I was expecting roast beef, roast pork, (she did chicken), leg of lamb, chops, beef/pork/chicken pie, a casserole, spaghetti bolognaise, cooking onions, spare ribs, Boston baked beans with pulled pork (a fad that stayed with us), bacon and cabbage, chilli con carne, something with chorizo, soups, steak, some curries, fried chicken breast preferably wrapped in bacon, pasta alla medici, beef bourguignon, mussels, pizza, kofte, a chow mein, Persian chicken, laksa, vegetable Scotch broth, pho, schnitzel, how to crumb or batter a fish fillet for shallow frying.
Not pesto, refried beans, fried aubergines, mayonnaise, 2 hummuses, two recipes for boiled egg (one hard, one soft which seems a bit cheaty, surely that's one recipe?) granola and muesli amongst other things. It maybe a nice idea to make labneh, but like pesto, granola and mayonnaise it's not an essential 100 recipe when you're locked down, limited deliveries with children and working from home. Or even essential now, when for most of Europe everything is just about back to normal. Clearly food for those friends of hers who never see their own kids because they are, as she wrote dropped off and picked up in their jammies from the child minder's and can't manage to order a food shop. Whom I have no doubt, like the rest of us would have been too busy working, child minding and home schooling to have the time or interest to make mayonnaise or granola. It's the stuff they expect to get made for them when out. So I went from thrilled and then disappointed to get this book when I found it's for accountants when they want to show off. Not actual people who want to eat. She's even got menu's at the back to help them figure out what to serve as a multi course meal, clearly not daily home cooking fare. No wonder the price dropped from £22.00 (hard back) to £7.19 and kindle £9.99 to £2.99 whereas her forgotten skills book is, many years on still £23.99.

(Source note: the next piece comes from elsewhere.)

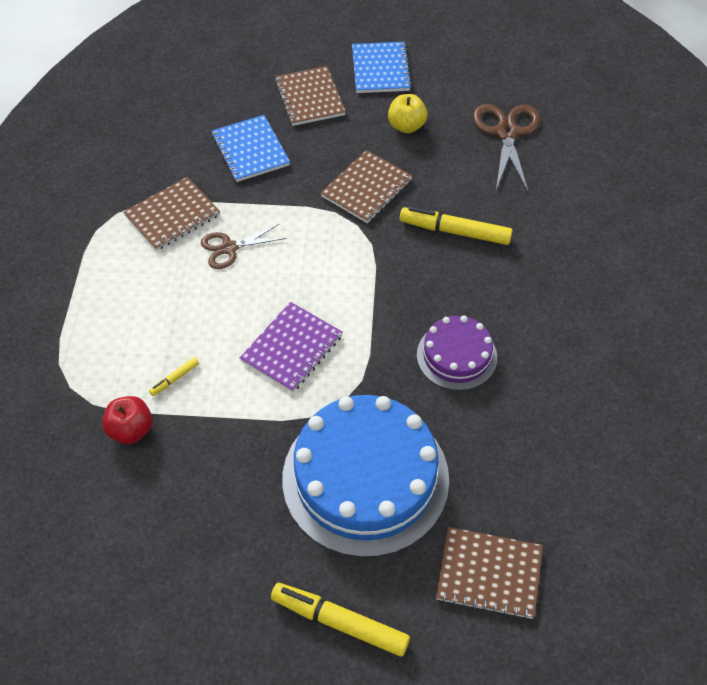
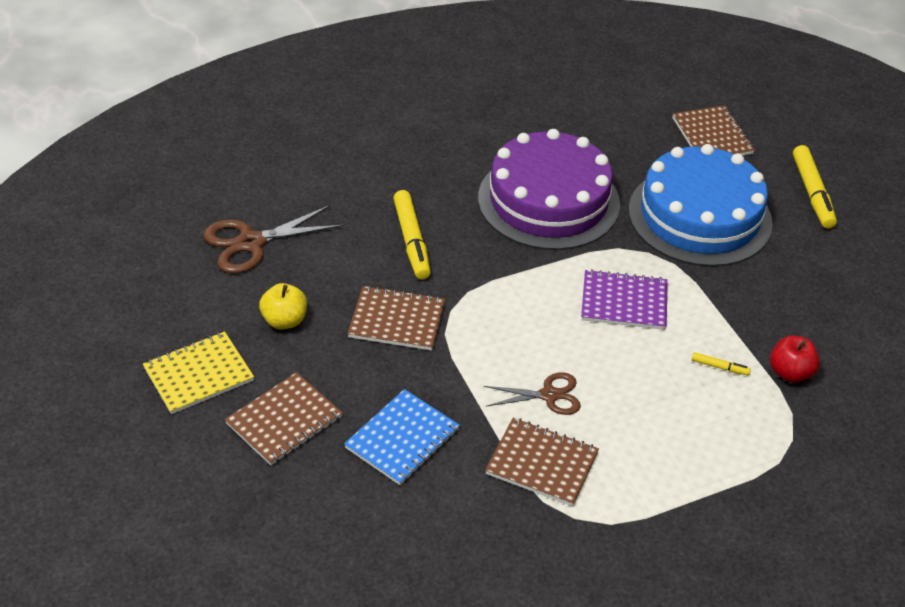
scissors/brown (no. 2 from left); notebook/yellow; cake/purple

Also in her great to have items are a deep fat fryer and pasta maker? There's several good reasons why pasta makers fill up, not only charity shops, but fill up with dust in cupboards. There was a shortage of pasta at the start of the pandemic, but not now and if you can't cook for yourself or don't regularly have to do so, maybe just buy a packet of pasta rather than exploring a fad and cluttering up your cupboards with ingredients and equipment and don't buy a deep fat fryer, that's how you invite getting a visit from the fire brigade. I'm kicking on for 40 years, cooked for myself from scratch for 2/3rd of that and have needed neither so far (also no space). Nor have I felt the need to fry aubergines but if aubergines have to happen Imam bayildi would suffice. I'm also thinking if you can't put in a food shopping order, you have no business ordering a deep fat fryer, figure out online shopping and buy oven chips or learn how to boil some potatoes (she included a recipe for mashed potato which seems excessive given the internet never went down). If you are a normal person in a normal household you're unlikely to have the time and energy to make pasta. If you are fancy multinational company running CEO, are "able to run the country", but can't do a food shop, you definitely don't have time to make pasta, labneh, hummus, pesto, granola or muesli. Maybe just settle for some recipes on how to bung the ingredients for a casserole into a slow cooker so it'll be ready later on in the evening. Or is this for their au pairs to cook for them?
She should have followed the lead of a pair of hirsute biking men whose book I was not planning to buy until I read their synopsis. They messaged their fans what are your favourite and workhorse recipes you cook and eat on a regular basis? Then put out a book about those, things people actually cook and eat.
Very disappointed, she's lost touch and run out of ideas.